◆ **Requirement 1**
Answer these from the post on caching particle behaviors:
(a) About how many neighbors can affect the current particle?
(b) How many types of elements are there around the edges where different elements meet?
(c) What two forms does the post suggest Behavior_cache could take?
◆ **Requirement 2**
Carry on the post about caching particle behaviors from the point where it stops.

Since the number of neighbors (like those who can affect the current particle) are only few like 8, there are only so many as 8 x number_of_particle_types of different cases. Also around interior of chunks on screen, all neighbors are same type. Around the edges where different elements meet, there are only 2 types of elements. The 8 different types per particle would be so scarce, they could easily be cached.

With caching for the extreme cases and simplifying for the 1-2 type cases, many of those if-else blocks could be moved out of loop (if not eliminated).

For example,

    // if RAM can hold all possible behaviors
    behavior_cache[generate_behavior_index_from_neighbor_types[center_particle_x_y]].execute(some_parameters);

   // if RAM is not enough for all but enough for the actual scene
   behavior_cache.get(generate_behavior_index(...)).execute(prm); // should be still faster with limited number of scenarios in scene

this should be able to get rid of many of the particle-type-related in-loop if-else conditions and directly execute the code-body of them. Behavior_cache could be something like an array of function pointers or even dynamically generated dll files per behavior & loaded later (may not be good if too many behaviors?).

(Saved entries)
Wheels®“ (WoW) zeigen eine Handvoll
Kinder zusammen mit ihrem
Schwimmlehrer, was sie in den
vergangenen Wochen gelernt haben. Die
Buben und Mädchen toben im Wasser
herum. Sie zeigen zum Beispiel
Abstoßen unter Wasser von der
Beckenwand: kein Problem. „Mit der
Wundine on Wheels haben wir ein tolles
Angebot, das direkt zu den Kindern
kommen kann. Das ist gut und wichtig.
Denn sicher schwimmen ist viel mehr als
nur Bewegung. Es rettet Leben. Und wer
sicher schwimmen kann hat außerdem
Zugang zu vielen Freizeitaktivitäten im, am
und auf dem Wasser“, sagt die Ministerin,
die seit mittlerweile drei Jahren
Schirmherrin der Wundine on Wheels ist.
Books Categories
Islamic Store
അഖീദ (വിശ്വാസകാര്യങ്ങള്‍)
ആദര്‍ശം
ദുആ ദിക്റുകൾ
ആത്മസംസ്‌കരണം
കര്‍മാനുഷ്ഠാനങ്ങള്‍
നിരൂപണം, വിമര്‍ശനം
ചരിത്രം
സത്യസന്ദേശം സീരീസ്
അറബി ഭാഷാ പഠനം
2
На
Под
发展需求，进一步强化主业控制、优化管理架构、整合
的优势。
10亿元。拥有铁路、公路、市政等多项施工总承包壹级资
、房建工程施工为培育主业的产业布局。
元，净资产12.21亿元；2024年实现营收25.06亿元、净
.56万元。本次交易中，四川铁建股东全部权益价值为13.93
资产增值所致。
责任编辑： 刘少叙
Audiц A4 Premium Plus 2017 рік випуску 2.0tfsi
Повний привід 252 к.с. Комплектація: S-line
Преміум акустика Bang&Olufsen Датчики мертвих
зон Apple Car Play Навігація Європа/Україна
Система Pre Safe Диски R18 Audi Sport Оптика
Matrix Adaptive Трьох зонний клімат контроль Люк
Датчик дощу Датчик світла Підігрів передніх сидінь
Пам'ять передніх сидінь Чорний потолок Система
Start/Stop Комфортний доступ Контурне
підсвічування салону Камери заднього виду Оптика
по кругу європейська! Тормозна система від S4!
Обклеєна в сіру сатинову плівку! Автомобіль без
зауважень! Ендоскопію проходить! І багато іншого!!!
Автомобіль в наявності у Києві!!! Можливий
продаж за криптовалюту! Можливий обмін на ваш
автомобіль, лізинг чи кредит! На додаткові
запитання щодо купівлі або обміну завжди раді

◆ **Expected answer 1**
(a) About 8.
(b) Two.
(c) An array of function pointers, or dynamically generated dll files per behavior that are loaded later.

◆ **Expected answer 2**
But, I'm not sure if this gives enough performance to give people enough "inspiration" to start re-writing a lot of things.

(a bigger) But, maybe someone can isolate just a demo case like "sand vs 8 waters" with a dense demo scene with a lot of sand and water and put just an if/else for it and benchmark it and foresee total gain from caching of all element types instead.

Another example,

     sort(particle_indices_on(their_x_y_positions))
     process(particles_in_that_order);

if particles' process-order are sorted, the system should automatically benefit from CPU's L1 cache because they tend to get the data from already-computed-particles instead of a randomly placed address in RAM.

So, if I understand the simulation correctly, the serial processing order is "initialization order" of particles and if particles go randomly anywhere because of chemical reactions or explosions, the actual "positional" processing order of pixels are completely random per frame. Why not make this per-position instead?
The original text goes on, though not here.